What is being asked: Tally up the lines below with "根据上面又发的另一个媒体的报道" in them. Answer with the number only.

Data provided:

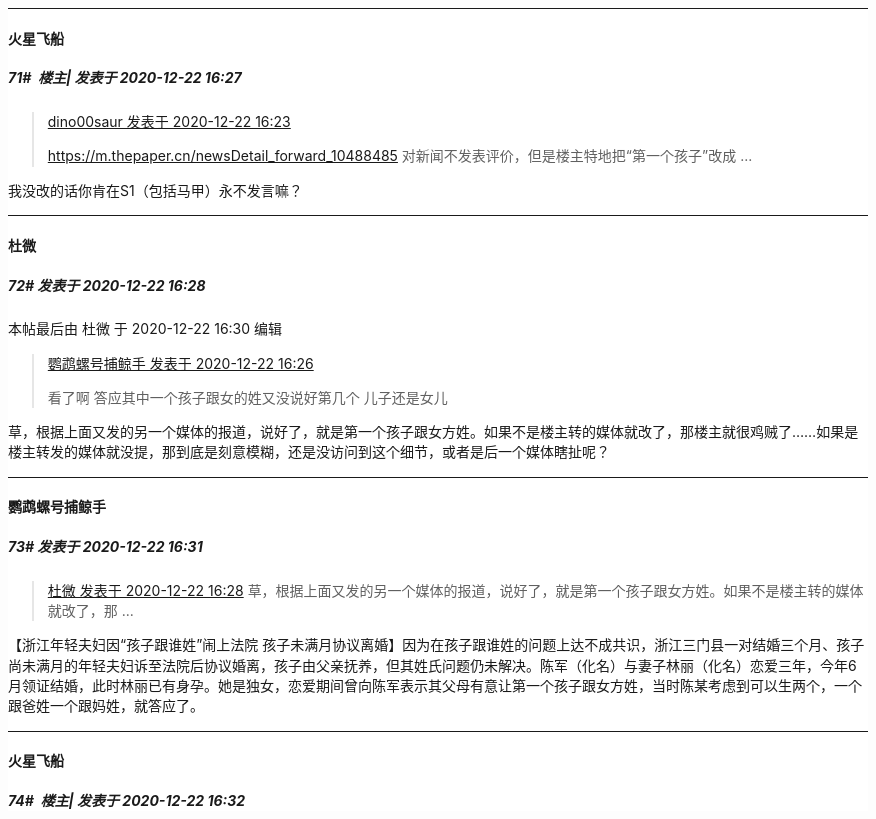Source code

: 
*****

####  火星飞船  
##### 71#         楼主| 发表于 2020-12-22 16:27



<blockquote><a href="httphttps://bbs.saraba1st.com/2b/forum.php?mod=redirect&amp;goto=findpost&amp;pid=49808574&amp;ptid=1978965" target="_blank">dino00saur 发表于 2020-12-22 16:23</a>

https://m.thepaper.cn/newsDetail_forward_10488485 对新闻不发表评价，但是楼主特地把“第一个孩子”改成 ...</blockquote>
我没改的话你肯在S1（包括马甲）永不发言嘛？







*****

####  杜微  
##### 72#       发表于 2020-12-22 16:28



 本帖最后由 杜微 于 2020-12-22 16:30 编辑 
<blockquote><a href="httphttps://bbs.saraba1st.com/2b/forum.php?mod=redirect&amp;goto=findpost&amp;pid=49808608&amp;ptid=1978965" target="_blank">鹦鹉螺号捕鲸手 发表于 2020-12-22 16:26</a>

看了啊 答应其中一个孩子跟女的姓又没说好第几个 儿子还是女儿</blockquote>

草，根据上面又发的另一个媒体的报道，说好了，就是第一个孩子跟女方姓。如果不是楼主转的媒体就改了，那楼主就很鸡贼了……如果是楼主转发的媒体就没提，那到底是刻意模糊，还是没访问到这个细节，或者是后一个媒体瞎扯呢？







*****

####  鹦鹉螺号捕鲸手  
##### 73#       发表于 2020-12-22 16:31



<blockquote><a href="httphttps://bbs.saraba1st.com/2b/forum.php?mod=redirect&amp;goto=findpost&amp;pid=49808626&amp;ptid=1978965" target="_blank">杜微 发表于 2020-12-22 16:28</a>
草，根据上面又发的另一个媒体的报道，说好了，就是第一个孩子跟女方姓。如果不是楼主转的媒体就改了，那 ...</blockquote>
【浙江年轻夫妇因“孩子跟谁姓”闹上法院 孩子未满月协议离婚】因为在孩子跟谁姓的问题上达不成共识，浙江三门县一对结婚三个月、孩子尚未满月的年轻夫妇诉至法院后协议婚离，孩子由父亲抚养，但其姓氏问题仍未解决。陈军（化名）与妻子林丽（化名）恋爱三年，今年6月领证结婚，此时林丽已有身孕。她是独女，恋爱期间曾向陈军表示其父母有意让第一个孩子跟女方姓，当时陈某考虑到可以生两个，一个跟爸姓一个跟妈姓，就答应了。







*****

####  火星飞船  
##### 74#         楼主| 发表于 2020-12-22 16:32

Solved problem: 2